What you have to do.
Select from the data all lines with the word "technical".

(Stored entries)
○ ○ ○ ○ ○ ○ ○
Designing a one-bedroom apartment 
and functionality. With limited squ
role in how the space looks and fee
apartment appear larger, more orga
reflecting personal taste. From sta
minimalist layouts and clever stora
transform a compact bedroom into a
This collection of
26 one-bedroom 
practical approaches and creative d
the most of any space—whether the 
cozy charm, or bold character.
○ ○ ○ ○ ○ ○ ○
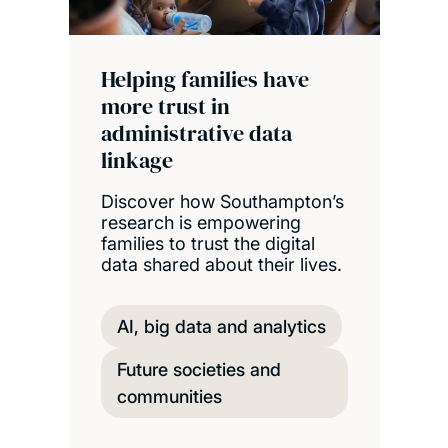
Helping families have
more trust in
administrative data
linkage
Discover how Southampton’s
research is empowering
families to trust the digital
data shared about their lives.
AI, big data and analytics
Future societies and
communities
○ ○ ○ ○ ○ ○ ○
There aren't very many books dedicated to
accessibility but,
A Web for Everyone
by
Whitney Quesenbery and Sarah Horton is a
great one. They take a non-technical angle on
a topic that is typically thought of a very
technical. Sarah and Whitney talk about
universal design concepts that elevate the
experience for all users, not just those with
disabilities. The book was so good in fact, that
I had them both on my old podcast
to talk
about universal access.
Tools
○ ○ ○ ○ ○ ○ ○
Answer to the problem.
great one. They take a non-technical angle on
technical. Sarah and Whitney talk about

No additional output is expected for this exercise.